Em uma reviravolta estratégica, ministros do Supremo Tribunal Federal (STF) convenceram o presidente da Corte, Luís Roberto Barroso, de que as complexas e sensíveis questões em torno do aborto não devem ser julgadas em 2024. A decisão, permeada por uma preocupação latente com a desinformação, tem suas raízes na recente controvérsia sobre a descriminalização do porte de maconha para uso pessoal, que serviu como um indicador dos desafios potenciais que o STF enfrentaria em um cenário de polarização e eleições.

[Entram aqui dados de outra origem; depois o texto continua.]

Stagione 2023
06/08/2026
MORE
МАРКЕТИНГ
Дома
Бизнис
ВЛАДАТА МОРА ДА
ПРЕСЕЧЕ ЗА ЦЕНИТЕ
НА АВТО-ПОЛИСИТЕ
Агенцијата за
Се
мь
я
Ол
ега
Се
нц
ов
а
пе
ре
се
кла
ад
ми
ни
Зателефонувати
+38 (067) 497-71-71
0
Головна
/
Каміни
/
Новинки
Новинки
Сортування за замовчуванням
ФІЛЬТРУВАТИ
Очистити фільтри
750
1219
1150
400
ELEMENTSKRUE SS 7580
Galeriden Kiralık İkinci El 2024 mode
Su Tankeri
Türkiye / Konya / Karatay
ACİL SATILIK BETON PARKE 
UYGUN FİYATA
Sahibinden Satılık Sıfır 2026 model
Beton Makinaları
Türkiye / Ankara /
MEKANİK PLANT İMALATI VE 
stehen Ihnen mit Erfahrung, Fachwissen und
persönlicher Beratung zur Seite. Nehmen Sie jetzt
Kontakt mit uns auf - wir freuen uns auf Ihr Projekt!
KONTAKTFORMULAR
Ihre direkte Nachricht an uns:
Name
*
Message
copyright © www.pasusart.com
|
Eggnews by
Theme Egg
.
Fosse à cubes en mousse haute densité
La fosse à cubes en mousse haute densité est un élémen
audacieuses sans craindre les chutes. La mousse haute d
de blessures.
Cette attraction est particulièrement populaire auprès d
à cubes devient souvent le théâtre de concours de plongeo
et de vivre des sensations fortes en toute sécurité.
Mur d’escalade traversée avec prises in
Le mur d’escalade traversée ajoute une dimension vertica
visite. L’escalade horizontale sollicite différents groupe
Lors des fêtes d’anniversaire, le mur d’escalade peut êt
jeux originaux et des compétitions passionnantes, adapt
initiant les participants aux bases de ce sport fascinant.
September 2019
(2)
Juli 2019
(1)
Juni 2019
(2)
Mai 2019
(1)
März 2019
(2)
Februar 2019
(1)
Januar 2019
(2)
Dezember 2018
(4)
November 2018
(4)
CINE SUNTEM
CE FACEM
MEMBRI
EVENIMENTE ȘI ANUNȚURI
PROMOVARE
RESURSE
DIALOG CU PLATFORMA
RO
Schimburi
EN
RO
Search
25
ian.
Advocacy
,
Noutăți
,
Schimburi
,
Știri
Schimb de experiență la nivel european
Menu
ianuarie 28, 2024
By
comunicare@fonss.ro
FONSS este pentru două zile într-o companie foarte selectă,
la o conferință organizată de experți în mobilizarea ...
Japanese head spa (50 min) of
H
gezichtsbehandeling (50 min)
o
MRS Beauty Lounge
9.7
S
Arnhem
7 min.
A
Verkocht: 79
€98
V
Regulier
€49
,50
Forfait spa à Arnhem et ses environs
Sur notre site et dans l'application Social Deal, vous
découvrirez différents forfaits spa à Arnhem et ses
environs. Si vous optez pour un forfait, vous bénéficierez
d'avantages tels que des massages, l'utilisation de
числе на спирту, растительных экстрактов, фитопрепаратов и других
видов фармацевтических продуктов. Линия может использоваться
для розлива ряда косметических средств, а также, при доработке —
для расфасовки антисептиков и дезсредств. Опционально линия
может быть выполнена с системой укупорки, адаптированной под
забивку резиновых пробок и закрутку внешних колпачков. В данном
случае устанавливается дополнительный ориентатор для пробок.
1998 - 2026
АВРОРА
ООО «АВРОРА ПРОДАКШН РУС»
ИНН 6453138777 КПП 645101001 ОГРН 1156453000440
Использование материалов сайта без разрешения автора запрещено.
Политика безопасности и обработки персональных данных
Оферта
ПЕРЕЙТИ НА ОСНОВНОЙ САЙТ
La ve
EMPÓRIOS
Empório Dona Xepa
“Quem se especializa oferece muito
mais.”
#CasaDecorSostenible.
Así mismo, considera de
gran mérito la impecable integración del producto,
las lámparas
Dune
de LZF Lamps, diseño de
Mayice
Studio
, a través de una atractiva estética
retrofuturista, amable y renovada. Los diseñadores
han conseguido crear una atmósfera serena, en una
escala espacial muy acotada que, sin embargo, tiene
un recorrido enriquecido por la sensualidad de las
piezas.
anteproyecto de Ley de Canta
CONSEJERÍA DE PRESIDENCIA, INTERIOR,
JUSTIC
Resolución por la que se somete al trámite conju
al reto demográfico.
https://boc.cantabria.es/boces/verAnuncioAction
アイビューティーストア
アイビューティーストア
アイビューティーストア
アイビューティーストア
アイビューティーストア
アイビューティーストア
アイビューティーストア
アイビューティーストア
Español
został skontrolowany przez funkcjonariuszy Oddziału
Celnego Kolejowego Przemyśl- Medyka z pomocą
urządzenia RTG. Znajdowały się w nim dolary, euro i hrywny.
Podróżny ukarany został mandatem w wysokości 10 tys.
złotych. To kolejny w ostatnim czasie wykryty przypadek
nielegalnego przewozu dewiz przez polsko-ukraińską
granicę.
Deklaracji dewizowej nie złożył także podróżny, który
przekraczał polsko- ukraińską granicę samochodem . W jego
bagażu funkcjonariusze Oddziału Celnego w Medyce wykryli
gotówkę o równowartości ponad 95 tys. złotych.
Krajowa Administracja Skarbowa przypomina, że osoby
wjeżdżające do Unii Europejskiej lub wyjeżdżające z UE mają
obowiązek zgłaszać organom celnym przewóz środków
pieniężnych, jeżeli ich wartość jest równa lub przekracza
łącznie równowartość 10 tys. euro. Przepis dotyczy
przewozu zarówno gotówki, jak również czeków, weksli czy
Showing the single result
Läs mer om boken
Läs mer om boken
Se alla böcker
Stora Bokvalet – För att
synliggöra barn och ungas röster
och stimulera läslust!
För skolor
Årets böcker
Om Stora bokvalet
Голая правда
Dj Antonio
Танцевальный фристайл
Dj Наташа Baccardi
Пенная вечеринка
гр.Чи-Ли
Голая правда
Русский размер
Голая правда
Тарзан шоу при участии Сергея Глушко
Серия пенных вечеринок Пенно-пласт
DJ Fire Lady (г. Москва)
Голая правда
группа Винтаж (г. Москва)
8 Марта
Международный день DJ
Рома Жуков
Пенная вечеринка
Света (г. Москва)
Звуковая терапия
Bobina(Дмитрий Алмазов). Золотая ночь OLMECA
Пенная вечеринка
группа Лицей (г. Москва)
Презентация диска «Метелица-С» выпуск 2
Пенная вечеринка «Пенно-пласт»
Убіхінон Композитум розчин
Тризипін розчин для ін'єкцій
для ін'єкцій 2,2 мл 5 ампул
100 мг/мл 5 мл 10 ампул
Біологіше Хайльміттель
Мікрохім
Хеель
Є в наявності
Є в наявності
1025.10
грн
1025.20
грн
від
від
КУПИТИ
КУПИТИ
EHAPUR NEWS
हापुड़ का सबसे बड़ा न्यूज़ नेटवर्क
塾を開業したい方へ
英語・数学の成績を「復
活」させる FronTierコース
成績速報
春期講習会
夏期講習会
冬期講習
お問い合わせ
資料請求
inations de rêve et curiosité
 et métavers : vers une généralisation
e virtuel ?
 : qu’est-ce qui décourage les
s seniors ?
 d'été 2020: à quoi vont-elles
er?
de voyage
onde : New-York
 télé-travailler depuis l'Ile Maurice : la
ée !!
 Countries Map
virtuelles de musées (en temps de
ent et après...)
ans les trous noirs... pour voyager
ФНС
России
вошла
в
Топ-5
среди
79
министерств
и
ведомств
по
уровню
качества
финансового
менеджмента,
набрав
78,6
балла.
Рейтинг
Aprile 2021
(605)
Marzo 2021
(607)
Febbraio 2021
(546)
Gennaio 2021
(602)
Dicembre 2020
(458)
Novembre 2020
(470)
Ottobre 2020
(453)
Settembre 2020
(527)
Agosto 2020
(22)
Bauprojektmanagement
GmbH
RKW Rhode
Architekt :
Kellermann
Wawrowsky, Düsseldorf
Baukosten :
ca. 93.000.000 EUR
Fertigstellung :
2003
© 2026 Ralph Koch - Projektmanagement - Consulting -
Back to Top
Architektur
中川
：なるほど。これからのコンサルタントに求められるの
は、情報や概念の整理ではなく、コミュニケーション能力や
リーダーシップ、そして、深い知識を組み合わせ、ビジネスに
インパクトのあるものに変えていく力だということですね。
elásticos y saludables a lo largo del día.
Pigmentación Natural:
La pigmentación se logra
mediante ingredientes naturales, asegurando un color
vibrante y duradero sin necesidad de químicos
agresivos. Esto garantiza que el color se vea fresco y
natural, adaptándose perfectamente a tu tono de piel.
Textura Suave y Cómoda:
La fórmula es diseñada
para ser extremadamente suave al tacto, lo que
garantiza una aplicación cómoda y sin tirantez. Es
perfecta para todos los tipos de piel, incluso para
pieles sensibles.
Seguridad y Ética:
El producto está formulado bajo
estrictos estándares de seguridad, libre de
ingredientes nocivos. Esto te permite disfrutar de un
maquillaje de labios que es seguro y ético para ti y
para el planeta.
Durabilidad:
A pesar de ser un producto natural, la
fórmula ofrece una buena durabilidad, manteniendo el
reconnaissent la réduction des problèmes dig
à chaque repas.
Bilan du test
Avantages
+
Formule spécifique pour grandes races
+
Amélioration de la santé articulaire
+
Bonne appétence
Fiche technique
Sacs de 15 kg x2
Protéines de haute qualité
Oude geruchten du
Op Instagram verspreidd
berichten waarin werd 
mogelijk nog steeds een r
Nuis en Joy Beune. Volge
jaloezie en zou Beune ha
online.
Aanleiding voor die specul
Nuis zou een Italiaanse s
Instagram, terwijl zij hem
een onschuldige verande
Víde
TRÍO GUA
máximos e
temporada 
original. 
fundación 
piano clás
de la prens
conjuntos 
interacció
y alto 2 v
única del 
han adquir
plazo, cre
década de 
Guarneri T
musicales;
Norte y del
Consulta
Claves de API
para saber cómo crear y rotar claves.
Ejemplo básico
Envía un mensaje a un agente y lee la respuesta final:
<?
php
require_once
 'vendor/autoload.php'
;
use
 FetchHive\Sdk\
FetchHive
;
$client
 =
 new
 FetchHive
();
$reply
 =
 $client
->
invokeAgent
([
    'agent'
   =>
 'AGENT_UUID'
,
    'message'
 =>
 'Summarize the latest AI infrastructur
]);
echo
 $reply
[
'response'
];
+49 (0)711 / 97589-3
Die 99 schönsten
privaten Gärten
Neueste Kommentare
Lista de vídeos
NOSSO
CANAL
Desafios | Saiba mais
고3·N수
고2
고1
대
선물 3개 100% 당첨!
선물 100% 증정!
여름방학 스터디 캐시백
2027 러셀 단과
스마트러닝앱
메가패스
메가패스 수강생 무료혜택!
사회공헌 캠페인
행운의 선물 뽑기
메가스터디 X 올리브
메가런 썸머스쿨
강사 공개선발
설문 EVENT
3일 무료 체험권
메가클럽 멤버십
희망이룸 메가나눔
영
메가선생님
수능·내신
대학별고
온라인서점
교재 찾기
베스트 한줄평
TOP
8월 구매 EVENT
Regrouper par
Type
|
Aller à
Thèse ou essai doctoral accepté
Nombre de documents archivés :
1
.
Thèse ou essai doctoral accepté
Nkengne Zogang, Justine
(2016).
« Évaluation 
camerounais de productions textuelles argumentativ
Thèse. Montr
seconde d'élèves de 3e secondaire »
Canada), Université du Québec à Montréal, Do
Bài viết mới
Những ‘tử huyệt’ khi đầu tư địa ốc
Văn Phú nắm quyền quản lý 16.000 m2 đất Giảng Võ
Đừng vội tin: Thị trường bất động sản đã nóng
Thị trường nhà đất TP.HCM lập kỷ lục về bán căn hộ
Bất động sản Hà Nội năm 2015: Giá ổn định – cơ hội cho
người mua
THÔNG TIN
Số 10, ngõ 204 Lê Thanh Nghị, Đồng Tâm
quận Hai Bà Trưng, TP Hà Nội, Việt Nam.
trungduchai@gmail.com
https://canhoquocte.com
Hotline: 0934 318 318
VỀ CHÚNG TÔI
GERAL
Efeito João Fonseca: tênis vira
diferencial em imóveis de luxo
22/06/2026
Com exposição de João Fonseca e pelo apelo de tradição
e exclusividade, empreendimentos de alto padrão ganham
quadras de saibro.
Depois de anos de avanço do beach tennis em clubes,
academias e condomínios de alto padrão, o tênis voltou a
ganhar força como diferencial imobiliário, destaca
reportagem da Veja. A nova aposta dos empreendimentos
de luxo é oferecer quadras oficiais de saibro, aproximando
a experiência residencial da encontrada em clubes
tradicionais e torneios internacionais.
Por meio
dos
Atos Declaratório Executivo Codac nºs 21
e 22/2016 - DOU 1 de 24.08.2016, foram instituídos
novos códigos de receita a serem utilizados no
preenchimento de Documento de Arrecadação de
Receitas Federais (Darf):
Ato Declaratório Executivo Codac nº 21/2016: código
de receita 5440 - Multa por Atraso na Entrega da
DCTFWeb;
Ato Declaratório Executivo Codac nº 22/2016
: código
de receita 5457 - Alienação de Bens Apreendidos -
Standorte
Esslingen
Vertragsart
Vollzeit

A mobilização dos ministros ocorreu após o julgamento sobre a maconha, revelando não apenas uma desinformação generalizada, mas também uma escalada do discurso de ódio contra a Corte, alimentando movimentos que reivindicam o fim do STF ou o impeachment de ministros. Em um cenário já inflamado pelas eleições, a cautela prevaleceu, adiando os debates sobre o aborto para um momento mais propício.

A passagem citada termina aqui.